# New machine arriving Thursday



## BigJB (Apr 10, 2017)

I think my wife is sick of me talking about coffee so I thought I'll post here instead! My new and also 1st machine is coming on Thursday. Can't wait for my profitec pro700 and Eureka zenith 65e! I am really excited to start exploring the world of artisan and craft coffee!


----------



## igm45 (Mar 5, 2017)

BigJB said:


> I think my wife is sick of me talking about coffee so I thought I'll post here instead! My new and also 1st machine is coming on Thursday. Can't wait for my profitec pro700 and Eureka zenith 65e! I am really excited to start exploring the world of artisan and craft coffee!

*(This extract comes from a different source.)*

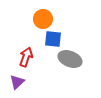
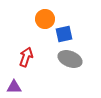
orange circle: moved 2 px right
blue square: moved 11 px right, 5 px up; rotated 18 degrees counterclockwise
purple triangle: moved 3 px left, 5 px down; rotated 42 degrees clockwise
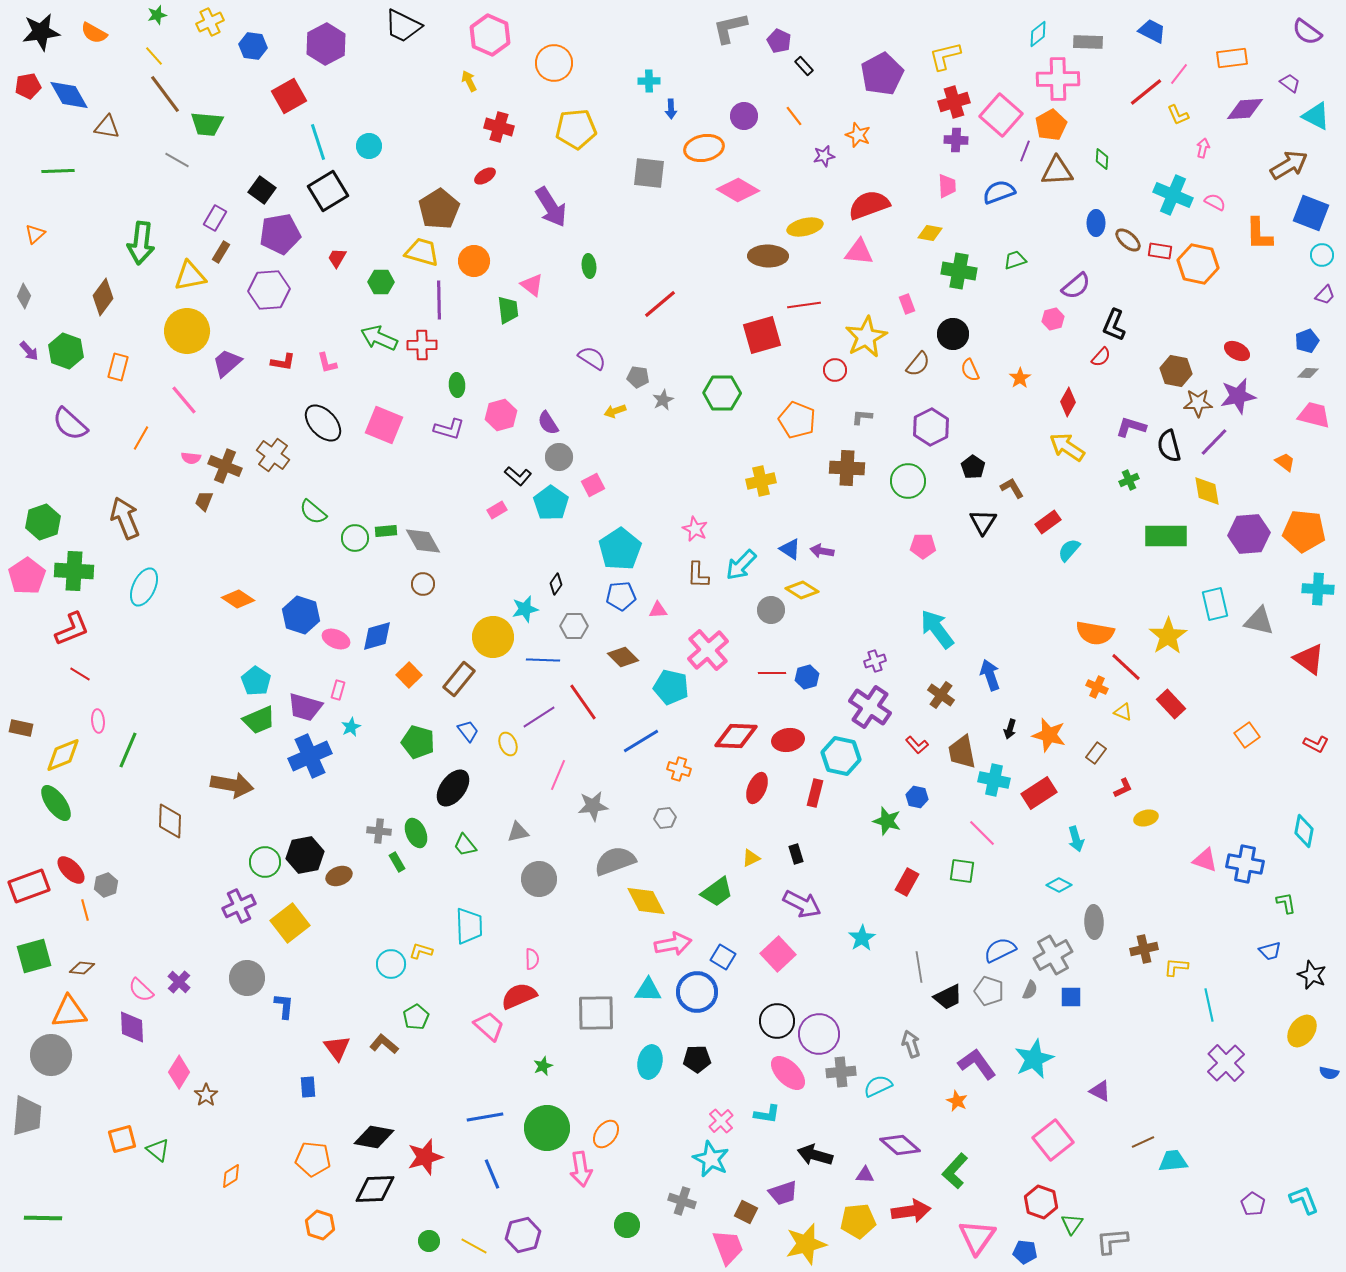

Nothing like new shiny kit,

Get pictures (and videos) up once it's settled into its new home


----------



## MildredM (Feb 13, 2017)

Whooo! How exciting! Keep us informed - and don't forget we love pics too!


----------



## Deansie26 (Jan 16, 2017)

Nice one Jb, feels like Santa and is coming lol.


----------



## eddie57 (Mar 21, 2017)

Nice bit of kit you're getting there, my first machines were Gaggia baby class and Gaggia blade grinder


----------



## Teresap (Jun 11, 2017)

How lovely . . .enjoy

Teresa x


----------



## rossmcintyre (Sep 6, 2017)

I joined because my housemate was tired of me talking about coffee! Let us know how you find it


----------